Disproportionately restricted rights in 2020

In February 2021, The Economist Intelligence Unit published the Democracy Index 2020 report, where Armenia’s index declined from 5.54 to 5.35 compared to 2019 (you can read the full report here).

First of all, it should be noted that for Armenia this index was higher than the one in 2020 only in 2019 (in 2018 it was 4.79, and before that it was even lower). Although the authors of the report attribute the index retreat to the restriction of rights on the basis of the martial law declared as a result of the war, however, we will try to understand which rights in particular were restricted by the Armenian authorities in 2020 and when exactly this took place.

The somewhat disproportionate restriction of rights was noted during the emergency situation conditioned by the COVID as well as during the martial law declared as a result of the military aggression initiated by Azerbaijan. Moreover, some restrictions were used without any formal basis.

It should be noted that here we refer only to the systematic restrictions of rights by the Armenian authorities; we do not refer to the unique cases of restrictions, just as we do not refer directly to the violations of the rights arising from the aggression of Azerbaijan.

Freedom of Speech

In 2020, freedom of speech was restricted twice. The first restriction was at the beginning of the state of emergency from March 16 to April 13. Restrictions on freedom of speech were criticized at the time by both civil society and the international community (CoE Commissioner for Human Rights, OSCE Commissioner for Freedom of Speech, etc.).Weeks later, the censorship rules were eased, and on April 13, they were lifted altogether.

The next restriction on freedom of speech was introduced under martial law on September 27, 2020, and tightened on October 8. Shortly after the end of the war, on November 20, this restriction of the right was lifted by the Constitutional Court through the mediation of the Human Rights Defender, and on December 1, it was declared invalid in the National Assembly.

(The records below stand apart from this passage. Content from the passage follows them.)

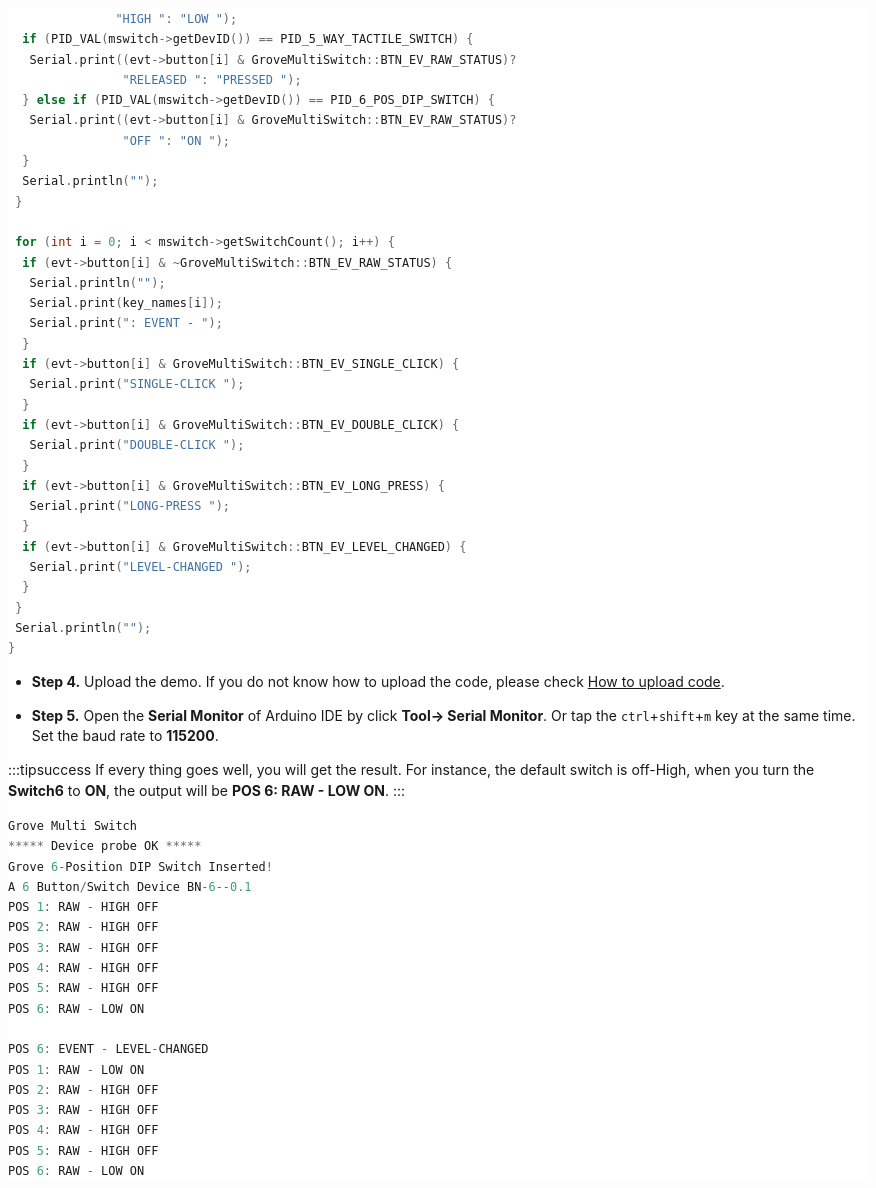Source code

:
 ```C++
               "HIGH ": "LOW ");
  if (PID_VAL(mswitch->getDevID()) == PID_5_WAY_TACTILE_SWITCH) {
   Serial.print((evt->button[i] & GroveMultiSwitch::BTN_EV_RAW_STATUS)?
                "RELEASED ": "PRESSED ");
  } else if (PID_VAL(mswitch->getDevID()) == PID_6_POS_DIP_SWITCH) {
   Serial.print((evt->button[i] & GroveMultiSwitch::BTN_EV_RAW_STATUS)?
                "OFF ": "ON ");
  }
  Serial.println("");
 }

 for (int i = 0; i < mswitch->getSwitchCount(); i++) {
  if (evt->button[i] & ~GroveMultiSwitch::BTN_EV_RAW_STATUS) {
   Serial.println("");
   Serial.print(key_names[i]);
   Serial.print(": EVENT - ");
  }
  if (evt->button[i] & GroveMultiSwitch::BTN_EV_SINGLE_CLICK) {
   Serial.print("SINGLE-CLICK ");
  }
  if (evt->button[i] & GroveMultiSwitch::BTN_EV_DOUBLE_CLICK) {
   Serial.print("DOUBLE-CLICK ");
  }
  if (evt->button[i] & GroveMultiSwitch::BTN_EV_LONG_PRESS) {
   Serial.print("LONG-PRESS ");
  }
  if (evt->button[i] & GroveMultiSwitch::BTN_EV_LEVEL_CHANGED) {
   Serial.print("LEVEL-CHANGED ");
  }
 }
 Serial.println("");
}

```

- **Step 4.** Upload the demo. If you do not know how to upload the code, please check [How to upload code](https://wiki.seeedstudio.com/Upload_Code/).

- **Step 5.** Open the **Serial Monitor** of Arduino IDE by click **Tool-> Serial Monitor**. Or tap the `ctrl`+`shift`+`m` key at the same time. Set the baud rate to **115200**.

:::tipsuccess
If every thing goes well, you will get the result. For instance, the default switch is off-High, when you turn the **Switch6** to **ON**, the output will be **POS 6: RAW - LOW ON**.
:::

```C++
Grove Multi Switch
***** Device probe OK *****
Grove 6-Position DIP Switch Inserted!
A 6 Button/Switch Device BN-6--0.1
POS 1: RAW - HIGH OFF 
POS 2: RAW - HIGH OFF 
POS 3: RAW - HIGH OFF 
POS 4: RAW - HIGH OFF 
POS 5: RAW - HIGH OFF 
POS 6: RAW - LOW ON 

POS 6: EVENT - LEVEL-CHANGED 
POS 1: RAW - LOW ON 
POS 2: RAW - HIGH OFF 
POS 3: RAW - HIGH OFF 
POS 4: RAW - HIGH OFF 
POS 5: RAW - HIGH OFF 
POS 6: RAW - LOW ON 
```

It was a natural practice to restrict freedom of speech during martial law, however the issue was in the extent of the restriction. For example, a ban on publishing the movement of military equipment is obviously reasonable, but it is not reasonable to ban valid publication that criticizes the government or tells about the real losses. The mentioned ban, for example, led to public distrust towards government decisions (in particular in case of the joined statement signed on November 9, 2020).

Freedom of peaceful assembly

Freedom of assembly was also restricted twice *.

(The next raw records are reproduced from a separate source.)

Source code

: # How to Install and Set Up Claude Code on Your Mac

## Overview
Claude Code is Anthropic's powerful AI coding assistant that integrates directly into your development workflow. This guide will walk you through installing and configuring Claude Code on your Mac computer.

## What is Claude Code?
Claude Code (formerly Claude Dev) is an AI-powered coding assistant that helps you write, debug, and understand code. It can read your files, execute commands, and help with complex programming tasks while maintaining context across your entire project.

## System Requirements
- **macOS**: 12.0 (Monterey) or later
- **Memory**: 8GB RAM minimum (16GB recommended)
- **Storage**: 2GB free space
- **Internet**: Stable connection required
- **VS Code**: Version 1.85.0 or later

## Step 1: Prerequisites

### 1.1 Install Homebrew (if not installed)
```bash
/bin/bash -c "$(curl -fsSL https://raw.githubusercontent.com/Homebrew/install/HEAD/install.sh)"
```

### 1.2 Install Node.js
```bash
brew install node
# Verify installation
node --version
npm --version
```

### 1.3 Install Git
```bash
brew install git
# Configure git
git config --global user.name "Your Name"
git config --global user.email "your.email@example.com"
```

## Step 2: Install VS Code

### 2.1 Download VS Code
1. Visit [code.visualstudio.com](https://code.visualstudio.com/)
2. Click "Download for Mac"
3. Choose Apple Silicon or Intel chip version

The right of assembly under the state of emergency was completely lifted on March 16. Since June, 2020 the civil society and the Public Council had been proposing to allow rallies with reasonable anti-epidemic restrictions. However, the government took this step only on August 12, 2020, when it allowed peaceful assembly with reasonable and proportionate restrictions.

The right to peaceful assembly has also been banned under martial law on September 27. No matter how we evaluate the proportionality of the ban on this right in residences that were far from hostilities during the war, we note that it could not be considered proportionate after the end of the war. Nevertheless, the ban was lifted only on December 1, 2020, by the National Assembly.

*Although within the quarantine announced on September 12, 2020, there is a restriction on the right to peaceful assembly, nevertheless it is reasonable and proportionate.

The right to elect a government

The constitution prohibits holding any kind of election during a state of emergency or martial law. As a result, since March 2020, there have been no local elections in Armenia in Ijevan, Stepanavan, Lermontovo and other communities (where they were supposed to take place).

In the mentioned communities, the heads of the previously elected communities and councils of elders continue to hold office, which, of course, is problematic. Reasonably, elections could have been held in those communities in August-September or in the winter, but this did not happen for formal reasons.

Restriction on freedom of information

Restrictions on freedom of information were not envisaged under either the state of emergency nor martial law. However, during the martial law, it was in fact restricted without legal grounds.

Public administration bodies, without a legal basis or reasonable logic, both during the war and to this day, keep secret certain information (or provide false information) about the wounded, the victims, the territorial losses in Artsakh, the circumstances underlying a number of important decisions, and other issues.

Restriction on the right to strike

The right to strike was completely restricted twice: completely in parallel with the freedom of assembly and during the exact same period. However, the complete restriction of the right to strike during the state of emergency was disproportionate, as a strike without a rally could in no way be a source of infection.

For this reason, in June the Public Council proposed to limit the right to strike only in those institutions that have a significant role in combating the epidemic.

However, it should be noted that no case of employees trying to go on strike has been prevented by the police or other government officials.